Design files in text formats:
----------

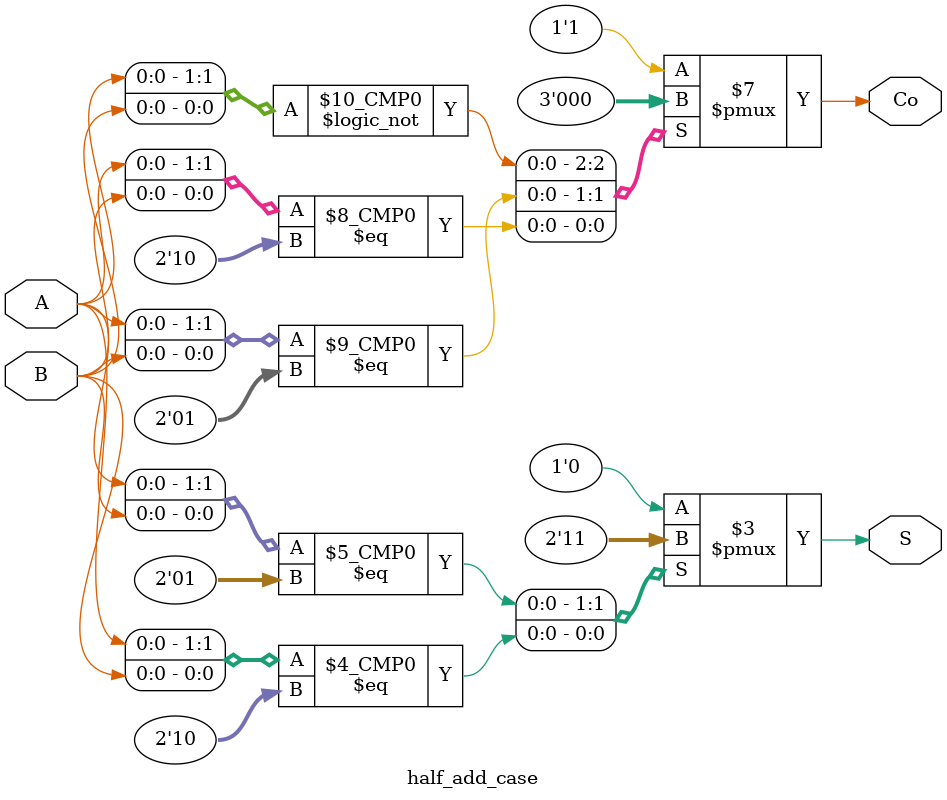
<source format=v>

module half_add_case (A, B, Co, S);
input  A, B;     // A, B ¤@¦ì¤¸¿é¤J
output Co, S;    // Co ¶i¦ì©M S 
reg    Co, S;

// ¨Ï¥Î case ±Ô­z 
always@ (A or B)
  case ({A,B})
    2'b00  : begin  Co = 0;  S = 0;  end
    2'b01  : begin  Co = 0;  S = 1;  end
    2'b10  : begin  Co = 0;  S = 1;  end
    default: begin  Co = 1;  S = 0;  end
  endcase

endmodule


</source>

----------

What is needed: Could you transcribe all of the data exactly and omit the pictures?

Your solution:
<source format=v>

module half_add_case (A, B, Co, S);
input  A, B;     // A, B ¤@¦ì¤¸¿é¤J
output Co, S;    // Co ¶i¦ì©M S 
reg    Co, S;

// ¨Ï¥Î case ±Ô­z 
always@ (A or B)
  case ({A,B})
    2'b00  : begin  Co = 0;  S = 0;  end
    2'b01  : begin  Co = 0;  S = 1;  end
    2'b10  : begin  Co = 0;  S = 1;  end
    default: begin  Co = 1;  S = 0;  end
  endcase

endmodule


</source>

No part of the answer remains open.